WH: Yes, but the Ghost also appears to be real. His phantom limbs are hidden. He is dressed exactly like the figure in the painting. He is introduced by George as an actor, playing a part. So there is actually a play on the idea of an exchange between personal consciousness and the collective unconscious. Chris Columbus is fooled by George and Andy into thinking the ghost is just an ordinary person addressing him. But the ghost represents the collective unconscious which emerges and has to be seen to be real in order to be accepted and listened to. What are we to make of people who emerge and play important parts in our civilization? Where do they come from? They emerge because they must when the time comes for them to emerge.
MG: Are they then perhaps part of the nameless collective unconscious?
WH: Take the stars in the sky. Which we name. Those are our names for them. They are not names that came with the stars.
MG: In one section of the novel there is a giant, bowl-shaped Olmec head in which a baby is nestling. The hope of the future? Is that why you introduced the child?
WH: The child may be the hope of the future, but this is what Tiresias, in the novel, says about it: (reads)
‘ I sense that Man may have leapt by evolution into his calculating,
psychological Brain but he is, as you put it, in a state of extended childhood.
…Until he can make another leap from Childhood into virtually impossible
maturity, he will continue to clothe his vulnerability with Childhood fantasies
of parochial rightness, parochial narrowness. He stands on the borderline
between the animal and the divine, the animal Child and the divine possibility
of a true maturity. This is hope in the city of mourning.’ (Ghost, p. 45)

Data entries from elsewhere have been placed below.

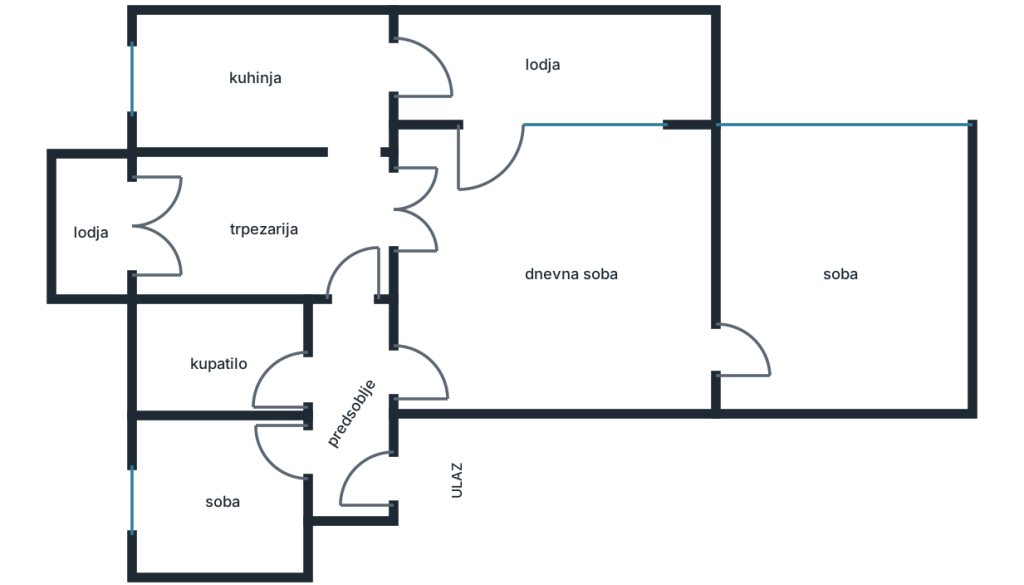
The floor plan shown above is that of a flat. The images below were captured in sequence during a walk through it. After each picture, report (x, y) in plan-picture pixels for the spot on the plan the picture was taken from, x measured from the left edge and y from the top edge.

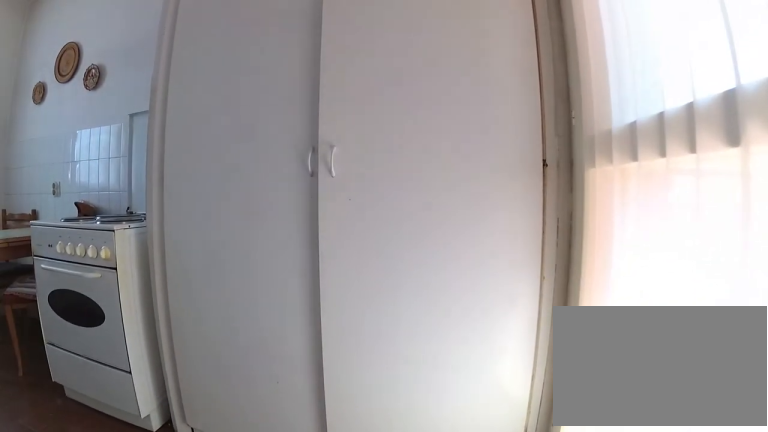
(352, 125)
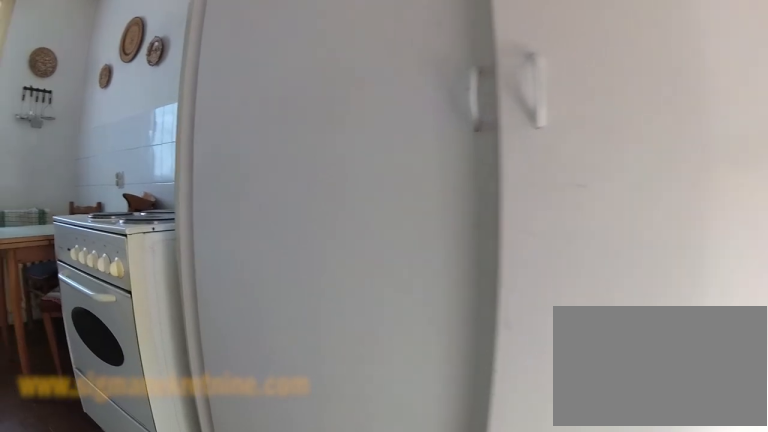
(359, 104)
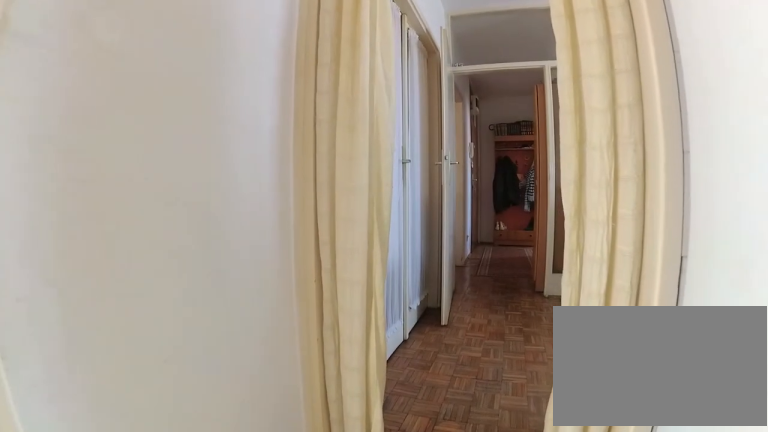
(353, 70)
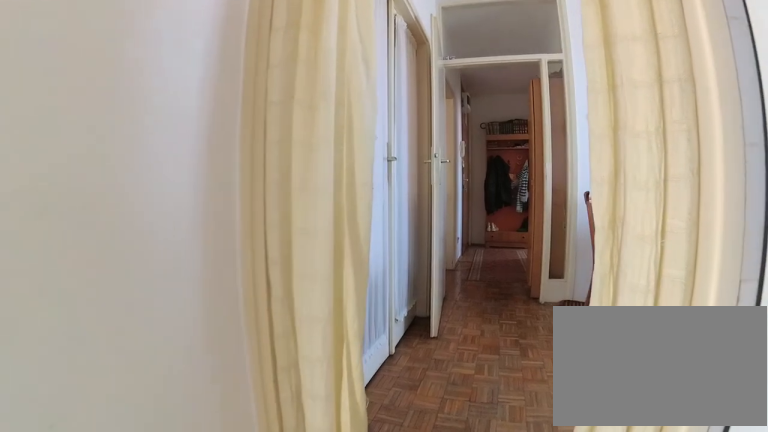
(353, 86)
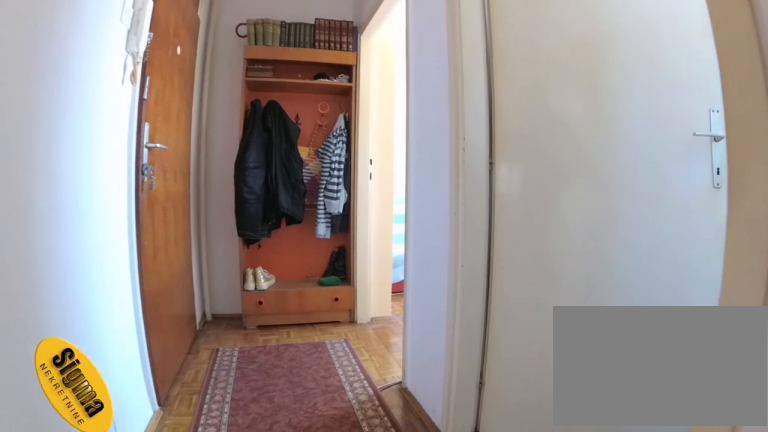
(348, 295)
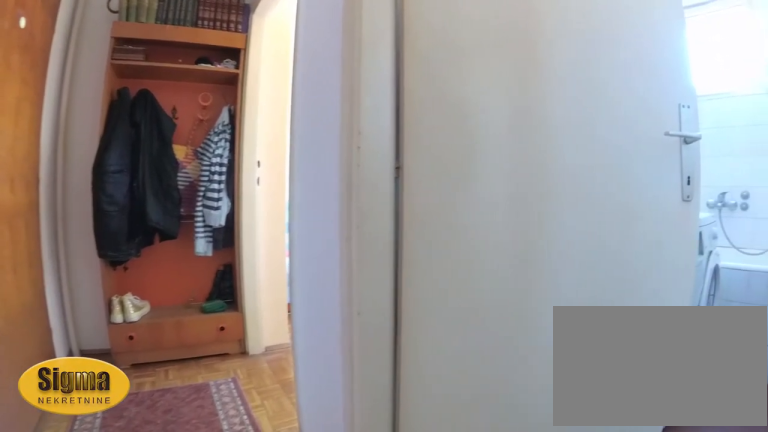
(351, 316)
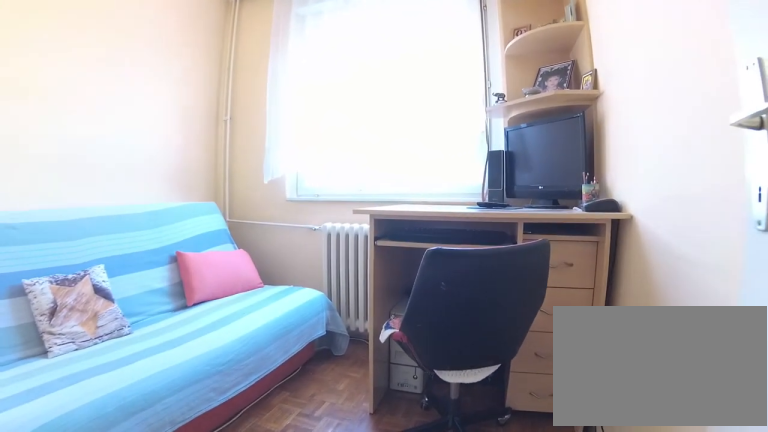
(328, 471)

MG: Well it’s a bleak picture, given present world events, but as The Ghost of Memory suggests, there is always the hope of change.
Wilson, It’s difficult to draw to a conclusion in our interview. There are so many trains of thought still to be followed, so many questions still to be raised. So it is a conclusion in which nothing is concluded, where every question is left open to further exploration. Perhaps that is as it should be, since it reflects the nature of your own work that continually raises questions that ‘the narrative’, as you put it, ‘attempts to answer in implications on the immensity of the journey of life’ (author’s note in Ghost, p. ix).
Congratulations again, Wilson on the award of a knighthood by the Queen.
WH: Thank you
MG: When does the investiture take place?
WH: In October. Of course, it is very unfortunate that my beloved wife, Margaret, to whom I owe so much, will not be there. As you know, she died in January this year.
MG: Yes, Margaret would have been very happy at the honour you have received. Wilson, thank you for sharing so much with me and with others who will read this interview. It has been a pleasure and a privilege.